Most of the audience came to talk about other matters.
Business owner Mary Jo Rossi said she applauded the city’s goals of retaining and attracting business, and urged the city to make it easier for companies to do business in Martinez.
But others criticized the meetings’ format and setup. The council and staff sat at tables arranged in a horseshoe so they could see O’Keeffe’s lists, but had their backs to the audience, which made them difficult to hear.
Julian Frazer was the first to challenge the council, questioning how the workshop had been posted on the city’s website.
“A number of people are here to talk about extending (public comment) time for the General Plan,” Tim Platt said, adding that they wanted “a better product.”
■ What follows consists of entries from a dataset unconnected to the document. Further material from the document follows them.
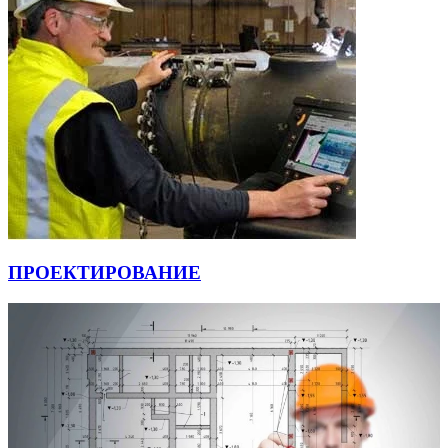
ПРОЕКТИРОВАНИЕ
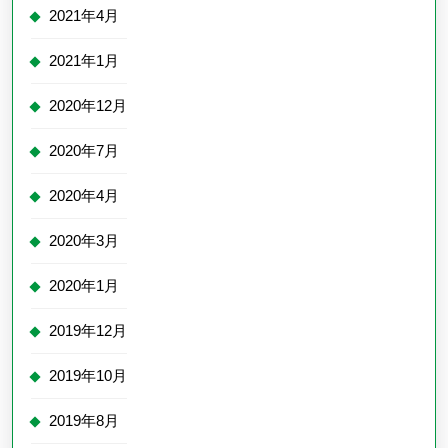
2021年4月
2021年1月
2020年12月
2020年7月
2020年4月
2020年3月
2020年1月
2019年12月
2019年10月
2019年8月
Attorney Rolf Lindenhayn asked for more time to examine the “voluminous” document. He urged keeping the former golf course, Pine Meadow, as open space, not a housing development.
Cheryll Grover said the General Plan doesn’t protect historic resources.
Frazer urged more open space, not just for recreation uses but as buffers against the city’s railroads, the Shell Refinery and other areas. He urged the city to address vagrants and those digging through garbage cans. He said the community has so many “negatives, it’s keeping the downtown from being vibrant.”
Carol Taylor, an environmental engineer, said the public didn’t have enough time to review either the General Plan or its environmental review. “This is the home of John Muir,” she said. “We need an extension.”
Others told the council the marina is full of silt and that some open spaces should be natural sites to promote native species.
Susan Gustafson said the circulation of the General Plan wasn’t well-publicized.
But Braulik said the city couldn’t comply with the California Brown Act that governs public access to meetings and notification requirements before the public comment period expired at 5 p.m. Oct. 29. Nor could the matter be handled at the Oct. 28 meeting, because it wasn’t on the agenda.
Schroder said the public would get another comment period after the council incorporates past responses in a revision of the General Plan.
Avila Farias said she had hoped other members of the council would extend the deadline or start fresh on the documents. If mistakes in the General Plan or the environmental review are found, they could be corrected and the papers could be circulated again for new comments and observations, she said.